Electron microscopy×3500. Control specimen of internal anal sphincter from subject aged 30 years.8 The smooth muscle cells are arranged in close interdigitated juxtaposition, and there is little fibrous connective tissue in the biopsy.

Discussion

Widespread abnormalities of gastrointestinal motility have been described in myotonic dystrophy,1 8-11 involving the oesophagus and small and large intestine, but their pathogenesis is controversial. In one patient with megacolon associated with myotonic dystrophy Yoshida et al 9 described normal smooth muscle cells by light and electron microscopy, with loss of substance P and enkephalin containing colonic neurons. Conversely, Pruzanski and Huvos11 found histological evidence of degeneration and fatty infiltration of small intestinal smooth muscle in postmortem specimens from two patients. Our findings illustrate degeneration of smooth muscle cells and fibrosis in the internal anal sphincter, and loss of striated muscle fibres in the external anal sphincter and puborectalis muscles. The EMG confirms involvement of the striated external anal sphincter muscle with myotonia and myopathic features.

Anal sphincter function in myotonic dystrophy has been investigated only infrequently. Ekhardt and Nix4 found decreased resting and squeeze anal canal pressures in a group of 16 patients with myotonic dystrophy compared with a group of normal control subjects. The rectosphincteric reflex was abnormal in the patients with myotonic dystrophy; the normal response of internal anal sphincter relaxation to rectal distention was obscured by a prolonged myotonic contraction of the striated sphincter mechanism, as occurred in our case 2. Hamel-Royet al 5 found that the amplitude of this myotonic response to rectal relaxation was diminished by pudendal nerve blockade, suggesting that it was, at least in part, a neural reflex response.

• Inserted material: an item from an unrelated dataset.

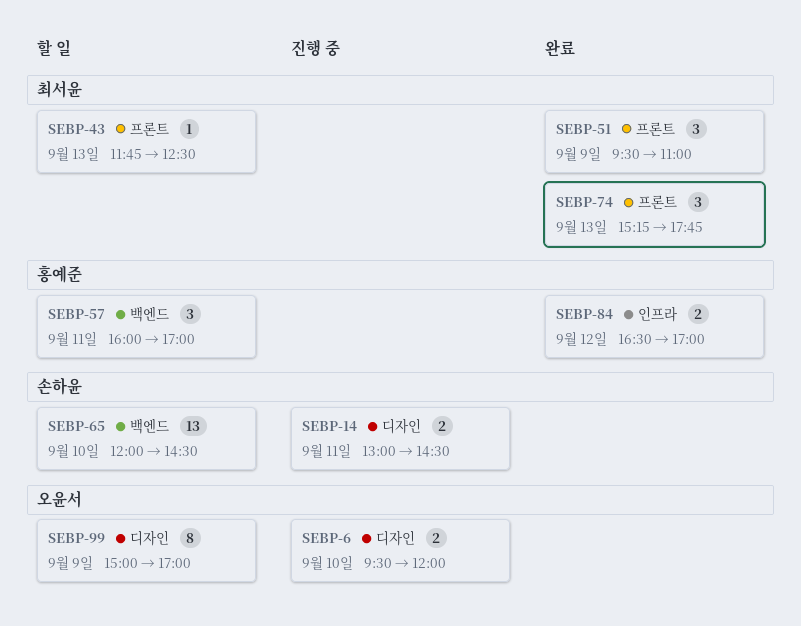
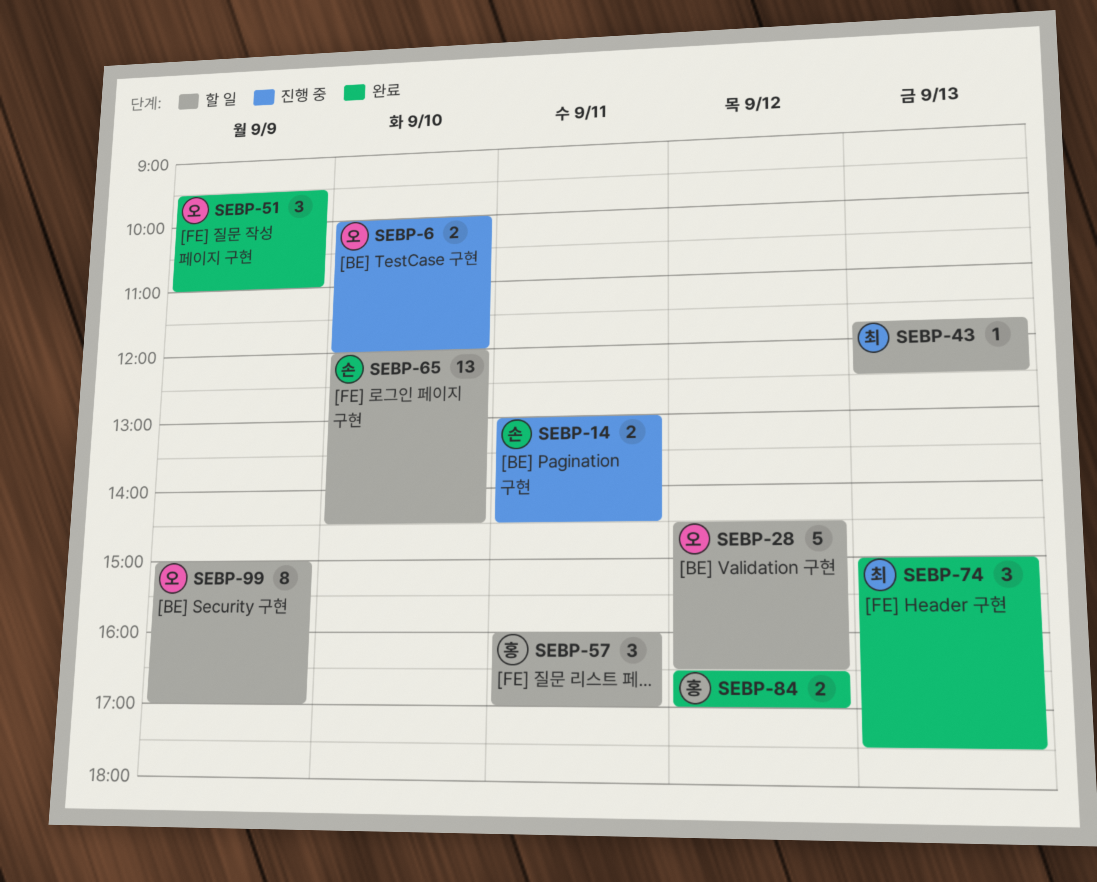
SEBP-6, begins: 09:30 -> 10:00
SEBP-28: none -> present
SEBP-51, owner: 최서윤 -> 오윤서
SEBP-74, begins: 15:15 -> 15:00
SEBP-74, ends: 17:45 -> 17:30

These manometric data suggest that both the striated external anal sphincter and the non-striated internal sphincter musculature are abnormal in myotonic dystrophy, and are consistent with our data (table). Eckhardt and Nix4 found myopathic potentials, with myotonia, as we did also, in EMG studies of the external anal sphincter. Pudendal nerve terminal motor latencies were normal in our patients, as was anorectal sensation, confirming the absence of a neurogenic lesion.6 The combination of smooth and striated muscle abnormality found in this disease by clinical examination, anorectal manometry, and histological studies is unique among the muscular dystrophies.

Postanal repair12 initially improved the functional disorder, but unfortunately this effect was not sustained. Our experience suggests that faecal incontinence in myotonic dystrophy is difficult to relieve by any currently available treatment other than colostomy.